I did find two new devices, the MotoLuxe and Defy Mini, hiding around the edges of the booth, and they’re not too bad. Unfortunately, because they aren’t top-tier devices, reps told me that there’s little to no chance that they’ll ever come to North America.
The Defy Mini is somewhat light on processing power, but makes up for it by taking a punch with grace. There were several demo stations showing that it could handle being pummeled with sand on the beach, getting hit with coins in your pocket, or being rained on. And these were no ordinary storms. Using a spinner, you could pour whip actual sand, coins, and water on test devices at your leisure. It was the kind of demo I’d love to see in a Verizon or AT&T store.
Aside from its durability, the Defy is a small, weak little phone, but for the budget-conscious person who’s rough on their phones, it would be better than no smartphone at all. It comes with a 3.2-inch Gorilla Glass screen (480×320), Android 2.3, 3MP rear camera, VGA front camera, 600MHz processor, and 512MB of RAM. It’s basically a Droid 1 in a new shell, for all intensive purposes. Still, it ran fast enough to get basic tasks done.
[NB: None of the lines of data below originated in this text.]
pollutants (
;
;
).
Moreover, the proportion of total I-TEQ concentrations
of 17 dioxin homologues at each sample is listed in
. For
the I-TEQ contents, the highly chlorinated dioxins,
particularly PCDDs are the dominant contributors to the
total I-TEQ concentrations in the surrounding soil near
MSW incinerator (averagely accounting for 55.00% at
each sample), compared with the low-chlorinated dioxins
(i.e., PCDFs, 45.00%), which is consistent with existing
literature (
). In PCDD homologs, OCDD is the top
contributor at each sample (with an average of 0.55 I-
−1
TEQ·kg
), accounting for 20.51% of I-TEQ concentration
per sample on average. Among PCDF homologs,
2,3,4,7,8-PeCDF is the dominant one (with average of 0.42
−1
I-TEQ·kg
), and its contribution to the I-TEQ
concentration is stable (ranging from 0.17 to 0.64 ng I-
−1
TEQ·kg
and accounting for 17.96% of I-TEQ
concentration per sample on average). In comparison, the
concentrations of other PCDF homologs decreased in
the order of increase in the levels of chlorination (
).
I wouldn’t throw a wad of pennies at the MotoLuxe, or shoot it with a Super Soaker, but it had its own strange little appeal as well. With a supercharged 800MHz processor, 4-inch screen (480×854 pixels), 8MP camera, and 1 full gigabyte of internal storage (rest of specs equal to Defy), it kicks things up a notch for low-budget devices. The white MotoLuxe had a particularly nice design as well, with some HTC Incredible curves to it and a nice big green light on the front that glows when you get messages or other notifications.
The Luxe also has a couple new widgets that Motorola would be wise to port to its top-tier devices. In a quirky looking grid, they show you the friends you are in contact with the most and the apps you use the most throughout the life of the device.
Not for everyone, but maybe for someone
These devices are not designed with me, or likely you, in mind. Still, when compared to some of the other low-budget Android phones on the market, they do get the job done. If you tend to be the kind of person who loved Nextel phones a long while ago, the durable Defy Mini may be a good pick for you, much like the MotoLuxe might satisfy those hankering for a tinge of style for almost nothing (with a two-year contract).